### THE TASK
Lines from the one containing "augstas kvalitātes materiāls." through the last line of the data below are to be returned exactly; leave out the rest.

━━━━━ PROVIDED ENTRIES ━━━━━

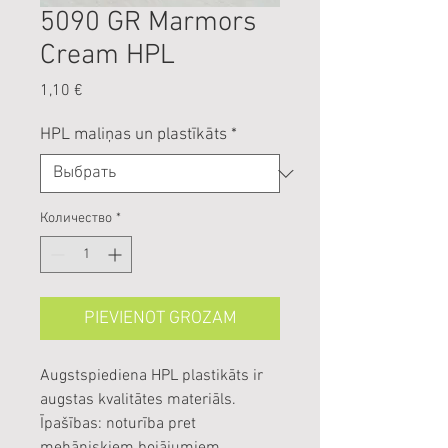
5090 GR Marmors
Cream HPL
Цена
1,10 €
HPL maliņas un plastīkāts
*
Количество
*
PIEVIENOT GROZAM
Augstspiediena HPL plastikāts ir
augstas kvalitātes materiāls.
Īpašības: noturība pret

━━━━━

### WRITTEN REPLY
augstas kvalitātes materiāls.
Īpašības: noturība pret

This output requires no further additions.